Beginning with the first line below, please restate each line exactly, down to and including the line containing "ball: present [412,471,467,527]".

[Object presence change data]
▶

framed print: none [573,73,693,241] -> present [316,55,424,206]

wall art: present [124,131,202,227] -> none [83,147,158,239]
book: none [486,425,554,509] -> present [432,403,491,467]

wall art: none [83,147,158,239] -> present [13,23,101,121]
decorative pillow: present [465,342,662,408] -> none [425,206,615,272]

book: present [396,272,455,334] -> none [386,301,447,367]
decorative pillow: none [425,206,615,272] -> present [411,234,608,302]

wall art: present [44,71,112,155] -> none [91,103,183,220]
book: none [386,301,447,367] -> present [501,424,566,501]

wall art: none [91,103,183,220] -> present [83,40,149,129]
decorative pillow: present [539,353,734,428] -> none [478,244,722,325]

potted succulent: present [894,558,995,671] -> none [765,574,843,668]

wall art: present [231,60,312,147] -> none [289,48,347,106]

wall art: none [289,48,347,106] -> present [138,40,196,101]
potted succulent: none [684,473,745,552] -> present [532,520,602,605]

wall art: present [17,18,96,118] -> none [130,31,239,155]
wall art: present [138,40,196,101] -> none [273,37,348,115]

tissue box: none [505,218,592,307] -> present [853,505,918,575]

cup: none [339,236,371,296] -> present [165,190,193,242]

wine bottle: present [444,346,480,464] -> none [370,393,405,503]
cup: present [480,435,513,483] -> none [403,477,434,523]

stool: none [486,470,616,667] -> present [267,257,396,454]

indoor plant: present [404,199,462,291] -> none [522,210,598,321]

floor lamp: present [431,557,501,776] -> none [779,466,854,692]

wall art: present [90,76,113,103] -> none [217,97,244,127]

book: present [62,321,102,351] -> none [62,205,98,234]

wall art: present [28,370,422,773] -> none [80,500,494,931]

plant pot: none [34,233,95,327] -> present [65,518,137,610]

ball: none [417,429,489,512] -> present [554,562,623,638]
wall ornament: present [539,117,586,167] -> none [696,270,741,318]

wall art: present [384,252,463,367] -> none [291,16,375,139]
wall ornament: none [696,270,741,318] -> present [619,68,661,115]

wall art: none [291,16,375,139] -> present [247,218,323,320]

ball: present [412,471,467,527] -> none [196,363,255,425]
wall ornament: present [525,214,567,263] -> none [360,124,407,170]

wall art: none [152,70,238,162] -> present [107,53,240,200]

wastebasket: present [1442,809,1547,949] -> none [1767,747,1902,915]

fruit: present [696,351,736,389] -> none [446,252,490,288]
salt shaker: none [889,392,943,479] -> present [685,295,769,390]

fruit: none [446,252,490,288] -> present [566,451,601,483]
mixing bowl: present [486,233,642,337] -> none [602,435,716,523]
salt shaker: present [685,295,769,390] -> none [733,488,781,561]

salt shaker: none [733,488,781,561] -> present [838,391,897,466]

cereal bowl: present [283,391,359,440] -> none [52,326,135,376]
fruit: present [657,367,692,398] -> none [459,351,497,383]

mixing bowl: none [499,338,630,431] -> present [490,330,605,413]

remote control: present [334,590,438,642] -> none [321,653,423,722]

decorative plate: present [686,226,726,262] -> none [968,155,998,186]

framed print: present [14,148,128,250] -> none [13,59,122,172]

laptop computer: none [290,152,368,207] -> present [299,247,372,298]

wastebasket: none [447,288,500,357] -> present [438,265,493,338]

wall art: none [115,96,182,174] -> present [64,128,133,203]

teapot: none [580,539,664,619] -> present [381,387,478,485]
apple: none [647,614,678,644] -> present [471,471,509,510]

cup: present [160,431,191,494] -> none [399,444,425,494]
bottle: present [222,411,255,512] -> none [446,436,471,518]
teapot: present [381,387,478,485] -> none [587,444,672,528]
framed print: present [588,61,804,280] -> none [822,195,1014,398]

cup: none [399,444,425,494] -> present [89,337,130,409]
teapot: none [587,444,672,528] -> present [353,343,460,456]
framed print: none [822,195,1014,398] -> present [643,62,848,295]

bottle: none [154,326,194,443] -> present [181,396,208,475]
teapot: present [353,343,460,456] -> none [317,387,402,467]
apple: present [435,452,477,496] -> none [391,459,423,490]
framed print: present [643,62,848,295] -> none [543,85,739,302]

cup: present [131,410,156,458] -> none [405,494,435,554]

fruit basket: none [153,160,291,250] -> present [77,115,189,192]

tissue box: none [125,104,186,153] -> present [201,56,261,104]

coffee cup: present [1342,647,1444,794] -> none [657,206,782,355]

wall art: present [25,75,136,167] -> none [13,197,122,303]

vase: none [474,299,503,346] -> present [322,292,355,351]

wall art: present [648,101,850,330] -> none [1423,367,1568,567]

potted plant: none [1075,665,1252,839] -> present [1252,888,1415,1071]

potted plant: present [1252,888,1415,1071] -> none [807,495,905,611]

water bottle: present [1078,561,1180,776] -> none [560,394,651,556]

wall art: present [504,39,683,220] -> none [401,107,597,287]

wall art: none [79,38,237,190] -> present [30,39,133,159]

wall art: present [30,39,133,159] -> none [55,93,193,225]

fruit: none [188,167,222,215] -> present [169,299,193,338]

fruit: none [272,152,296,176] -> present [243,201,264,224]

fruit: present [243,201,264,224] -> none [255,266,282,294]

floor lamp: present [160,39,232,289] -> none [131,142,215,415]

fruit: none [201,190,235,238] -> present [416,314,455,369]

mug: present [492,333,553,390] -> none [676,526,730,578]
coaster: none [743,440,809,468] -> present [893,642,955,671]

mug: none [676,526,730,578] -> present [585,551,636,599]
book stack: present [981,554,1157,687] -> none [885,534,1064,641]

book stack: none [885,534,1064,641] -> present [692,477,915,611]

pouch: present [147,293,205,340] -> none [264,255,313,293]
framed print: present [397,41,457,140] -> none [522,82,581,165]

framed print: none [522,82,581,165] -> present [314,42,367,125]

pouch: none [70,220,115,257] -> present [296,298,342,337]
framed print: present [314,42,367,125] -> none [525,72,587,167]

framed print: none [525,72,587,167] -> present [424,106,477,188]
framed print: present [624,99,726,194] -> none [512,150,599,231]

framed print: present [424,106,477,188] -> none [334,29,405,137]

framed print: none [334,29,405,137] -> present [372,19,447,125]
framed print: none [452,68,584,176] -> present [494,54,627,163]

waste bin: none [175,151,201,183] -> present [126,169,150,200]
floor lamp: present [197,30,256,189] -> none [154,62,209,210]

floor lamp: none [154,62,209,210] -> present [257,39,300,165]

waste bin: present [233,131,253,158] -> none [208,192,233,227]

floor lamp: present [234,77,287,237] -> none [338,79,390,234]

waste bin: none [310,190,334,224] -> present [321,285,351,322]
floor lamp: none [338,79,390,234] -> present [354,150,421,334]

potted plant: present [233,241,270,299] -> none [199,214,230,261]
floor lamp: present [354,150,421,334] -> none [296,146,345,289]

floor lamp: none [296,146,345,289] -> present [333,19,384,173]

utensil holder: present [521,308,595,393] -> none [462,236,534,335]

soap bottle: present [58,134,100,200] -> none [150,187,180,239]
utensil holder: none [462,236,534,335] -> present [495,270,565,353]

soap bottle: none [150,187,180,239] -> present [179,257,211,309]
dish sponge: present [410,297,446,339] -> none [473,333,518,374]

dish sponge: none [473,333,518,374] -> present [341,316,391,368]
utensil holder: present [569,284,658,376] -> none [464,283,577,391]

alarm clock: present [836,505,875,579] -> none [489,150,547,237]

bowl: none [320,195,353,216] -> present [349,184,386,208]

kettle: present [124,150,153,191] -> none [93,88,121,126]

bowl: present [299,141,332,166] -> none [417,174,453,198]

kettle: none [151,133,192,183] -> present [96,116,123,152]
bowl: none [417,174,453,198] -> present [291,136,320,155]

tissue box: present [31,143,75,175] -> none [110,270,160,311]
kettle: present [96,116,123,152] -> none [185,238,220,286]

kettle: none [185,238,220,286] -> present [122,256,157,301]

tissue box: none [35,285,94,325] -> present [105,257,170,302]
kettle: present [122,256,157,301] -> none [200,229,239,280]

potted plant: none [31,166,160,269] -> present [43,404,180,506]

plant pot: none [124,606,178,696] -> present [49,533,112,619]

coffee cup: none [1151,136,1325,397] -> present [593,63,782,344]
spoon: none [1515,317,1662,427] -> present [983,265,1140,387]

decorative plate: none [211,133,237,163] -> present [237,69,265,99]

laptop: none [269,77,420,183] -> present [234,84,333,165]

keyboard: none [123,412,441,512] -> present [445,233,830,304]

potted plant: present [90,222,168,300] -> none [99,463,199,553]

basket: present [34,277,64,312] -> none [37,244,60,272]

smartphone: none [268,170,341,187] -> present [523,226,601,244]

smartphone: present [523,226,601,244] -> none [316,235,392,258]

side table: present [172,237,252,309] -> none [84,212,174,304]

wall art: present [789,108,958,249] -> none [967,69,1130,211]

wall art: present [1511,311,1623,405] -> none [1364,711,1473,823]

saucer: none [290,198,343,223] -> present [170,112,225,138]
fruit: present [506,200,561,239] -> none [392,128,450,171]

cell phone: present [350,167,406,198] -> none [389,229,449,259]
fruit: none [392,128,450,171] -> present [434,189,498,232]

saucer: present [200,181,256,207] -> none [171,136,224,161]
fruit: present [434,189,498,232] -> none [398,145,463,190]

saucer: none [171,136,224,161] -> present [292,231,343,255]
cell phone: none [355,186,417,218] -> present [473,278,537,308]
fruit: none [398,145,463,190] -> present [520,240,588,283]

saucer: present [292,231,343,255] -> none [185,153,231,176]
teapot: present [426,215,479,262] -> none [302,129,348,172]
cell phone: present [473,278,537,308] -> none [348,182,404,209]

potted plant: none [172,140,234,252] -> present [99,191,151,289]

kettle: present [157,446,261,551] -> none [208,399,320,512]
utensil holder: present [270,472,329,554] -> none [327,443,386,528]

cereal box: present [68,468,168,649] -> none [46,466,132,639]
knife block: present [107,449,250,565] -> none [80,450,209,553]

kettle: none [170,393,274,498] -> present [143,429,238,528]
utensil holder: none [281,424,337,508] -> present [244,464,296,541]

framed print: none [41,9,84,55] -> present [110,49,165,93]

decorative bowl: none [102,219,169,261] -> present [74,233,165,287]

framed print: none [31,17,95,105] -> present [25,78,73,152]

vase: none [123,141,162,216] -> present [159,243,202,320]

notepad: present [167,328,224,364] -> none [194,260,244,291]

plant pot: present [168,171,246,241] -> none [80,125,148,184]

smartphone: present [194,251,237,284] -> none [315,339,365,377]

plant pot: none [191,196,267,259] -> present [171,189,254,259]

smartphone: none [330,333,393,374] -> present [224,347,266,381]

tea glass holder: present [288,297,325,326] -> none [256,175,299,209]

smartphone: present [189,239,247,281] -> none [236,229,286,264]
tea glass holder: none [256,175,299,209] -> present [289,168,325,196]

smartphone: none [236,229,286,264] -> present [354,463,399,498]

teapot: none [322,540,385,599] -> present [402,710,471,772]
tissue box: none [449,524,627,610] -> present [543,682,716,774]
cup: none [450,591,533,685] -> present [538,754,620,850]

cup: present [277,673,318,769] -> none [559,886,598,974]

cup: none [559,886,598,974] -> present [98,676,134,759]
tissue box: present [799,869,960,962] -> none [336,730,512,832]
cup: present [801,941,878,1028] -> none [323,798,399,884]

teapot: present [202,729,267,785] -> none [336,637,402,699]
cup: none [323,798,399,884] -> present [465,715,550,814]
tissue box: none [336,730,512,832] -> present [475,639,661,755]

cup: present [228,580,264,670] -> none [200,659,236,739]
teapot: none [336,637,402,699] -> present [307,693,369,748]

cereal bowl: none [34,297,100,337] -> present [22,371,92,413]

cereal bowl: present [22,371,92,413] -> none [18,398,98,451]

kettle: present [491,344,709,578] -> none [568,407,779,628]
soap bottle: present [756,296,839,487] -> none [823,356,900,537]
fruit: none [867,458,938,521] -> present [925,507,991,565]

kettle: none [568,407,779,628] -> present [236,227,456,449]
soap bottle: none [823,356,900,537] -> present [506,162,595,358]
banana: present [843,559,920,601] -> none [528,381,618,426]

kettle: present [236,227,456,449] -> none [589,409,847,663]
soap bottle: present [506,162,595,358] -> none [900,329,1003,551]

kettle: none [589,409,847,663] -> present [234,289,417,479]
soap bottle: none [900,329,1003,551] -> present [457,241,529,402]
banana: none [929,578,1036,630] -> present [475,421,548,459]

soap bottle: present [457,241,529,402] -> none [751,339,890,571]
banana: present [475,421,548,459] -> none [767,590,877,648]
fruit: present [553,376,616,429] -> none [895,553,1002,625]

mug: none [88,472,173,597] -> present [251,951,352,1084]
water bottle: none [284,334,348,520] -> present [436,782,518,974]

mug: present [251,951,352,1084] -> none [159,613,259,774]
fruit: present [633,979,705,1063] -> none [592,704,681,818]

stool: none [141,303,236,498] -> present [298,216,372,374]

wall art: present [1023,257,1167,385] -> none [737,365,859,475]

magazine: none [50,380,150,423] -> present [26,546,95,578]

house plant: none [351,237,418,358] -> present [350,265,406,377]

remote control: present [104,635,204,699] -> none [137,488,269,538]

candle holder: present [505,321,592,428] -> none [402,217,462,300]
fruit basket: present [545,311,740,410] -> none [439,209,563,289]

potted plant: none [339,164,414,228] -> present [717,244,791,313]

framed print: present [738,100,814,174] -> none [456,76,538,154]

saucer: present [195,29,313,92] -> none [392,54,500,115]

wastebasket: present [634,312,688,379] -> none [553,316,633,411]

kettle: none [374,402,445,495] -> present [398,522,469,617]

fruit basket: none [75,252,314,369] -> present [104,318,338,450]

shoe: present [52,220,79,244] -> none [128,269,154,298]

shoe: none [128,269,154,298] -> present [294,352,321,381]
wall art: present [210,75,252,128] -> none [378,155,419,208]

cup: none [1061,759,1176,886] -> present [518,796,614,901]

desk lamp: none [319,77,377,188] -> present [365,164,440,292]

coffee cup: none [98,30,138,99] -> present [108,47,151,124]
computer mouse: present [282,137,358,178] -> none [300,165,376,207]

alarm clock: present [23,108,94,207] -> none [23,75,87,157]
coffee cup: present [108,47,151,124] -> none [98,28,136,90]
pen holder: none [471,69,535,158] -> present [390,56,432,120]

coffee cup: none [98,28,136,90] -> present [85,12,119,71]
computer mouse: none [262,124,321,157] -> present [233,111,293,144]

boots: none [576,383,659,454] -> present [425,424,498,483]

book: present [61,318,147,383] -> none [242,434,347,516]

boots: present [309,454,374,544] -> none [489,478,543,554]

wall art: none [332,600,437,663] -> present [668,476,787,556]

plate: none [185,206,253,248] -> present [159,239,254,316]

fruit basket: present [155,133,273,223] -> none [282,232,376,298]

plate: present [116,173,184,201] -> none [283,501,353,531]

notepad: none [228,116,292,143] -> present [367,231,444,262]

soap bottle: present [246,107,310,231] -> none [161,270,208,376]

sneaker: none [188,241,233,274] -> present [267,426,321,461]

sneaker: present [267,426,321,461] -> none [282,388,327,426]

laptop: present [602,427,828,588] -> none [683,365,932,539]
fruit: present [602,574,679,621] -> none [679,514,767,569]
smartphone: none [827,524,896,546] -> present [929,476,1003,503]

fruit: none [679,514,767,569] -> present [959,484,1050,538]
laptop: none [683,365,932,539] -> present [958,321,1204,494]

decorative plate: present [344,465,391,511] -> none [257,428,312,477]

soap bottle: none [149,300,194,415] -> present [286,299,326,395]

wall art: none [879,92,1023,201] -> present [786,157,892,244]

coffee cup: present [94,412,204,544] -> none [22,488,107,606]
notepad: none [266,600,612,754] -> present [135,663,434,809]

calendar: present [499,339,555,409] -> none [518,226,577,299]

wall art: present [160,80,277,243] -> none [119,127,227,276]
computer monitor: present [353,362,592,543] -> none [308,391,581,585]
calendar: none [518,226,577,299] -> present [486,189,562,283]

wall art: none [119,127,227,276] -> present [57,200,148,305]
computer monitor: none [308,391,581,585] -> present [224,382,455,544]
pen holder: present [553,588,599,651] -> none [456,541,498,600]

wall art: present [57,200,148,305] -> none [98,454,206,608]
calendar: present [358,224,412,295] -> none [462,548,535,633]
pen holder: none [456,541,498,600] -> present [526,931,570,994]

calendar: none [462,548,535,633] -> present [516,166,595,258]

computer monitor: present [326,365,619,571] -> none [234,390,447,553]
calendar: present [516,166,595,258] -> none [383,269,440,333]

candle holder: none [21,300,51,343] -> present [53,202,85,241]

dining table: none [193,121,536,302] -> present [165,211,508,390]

◀

:: SOLUTION FOR THIS EXERCISE ::
framed print: none [573,73,693,241] -> present [316,55,424,206]

wall art: present [124,131,202,227] -> none [83,147,158,239]
book: none [486,425,554,509] -> present [432,403,491,467]

wall art: none [83,147,158,239] -> present [13,23,101,121]
decorative pillow: present [465,342,662,408] -> none [425,206,615,272]

book: present [396,272,455,334] -> none [386,301,447,367]
decorative pillow: none [425,206,615,272] -> present [411,234,608,302]

wall art: present [44,71,112,155] -> none [91,103,183,220]
book: none [386,301,447,367] -> present [501,424,566,501]

wall art: none [91,103,183,220] -> present [83,40,149,129]
decorative pillow: present [539,353,734,428] -> none [478,244,722,325]

potted succulent: present [894,558,995,671] -> none [765,574,843,668]

wall art: present [231,60,312,147] -> none [289,48,347,106]

wall art: none [289,48,347,106] -> present [138,40,196,101]
potted succulent: none [684,473,745,552] -> present [532,520,602,605]

wall art: present [17,18,96,118] -> none [130,31,239,155]
wall art: present [138,40,196,101] -> none [273,37,348,115]

tissue box: none [505,218,592,307] -> present [853,505,918,575]

cup: none [339,236,371,296] -> present [165,190,193,242]

wine bottle: present [444,346,480,464] -> none [370,393,405,503]
cup: present [480,435,513,483] -> none [403,477,434,523]

stool: none [486,470,616,667] -> present [267,257,396,454]

indoor plant: present [404,199,462,291] -> none [522,210,598,321]

floor lamp: present [431,557,501,776] -> none [779,466,854,692]

wall art: present [90,76,113,103] -> none [217,97,244,127]

book: present [62,321,102,351] -> none [62,205,98,234]

wall art: present [28,370,422,773] -> none [80,500,494,931]

plant pot: none [34,233,95,327] -> present [65,518,137,610]

ball: none [417,429,489,512] -> present [554,562,623,638]
wall ornament: present [539,117,586,167] -> none [696,270,741,318]

wall art: present [384,252,463,367] -> none [291,16,375,139]
wall ornament: none [696,270,741,318] -> present [619,68,661,115]

wall art: none [291,16,375,139] -> present [247,218,323,320]

ball: present [412,471,467,527] -> none [196,363,255,425]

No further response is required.